▶ Request: From the listing below, pull out every line where the string "Wesleyan" appears.

▶ Data section:
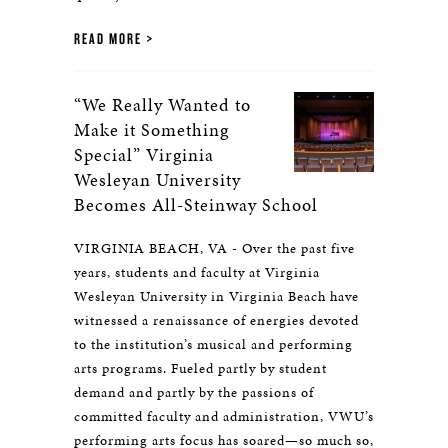
READ MORE
“We Really Wanted to
Make it Something
Special” Virginia
Wesleyan University
Becomes All-Steinway School
VIRGINIA BEACH, VA - Over the past five
years, students and faculty at Virginia
Wesleyan University in Virginia Beach have
witnessed a renaissance of energies devoted
to the institution’s musical and performing
arts programs. Fueled partly by student
demand and partly by the passions of
committed faculty and administration, VWU’s
performing arts focus has soared—so much so,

▶ Written answer:
Wesleyan University
Wesleyan University in Virginia Beach have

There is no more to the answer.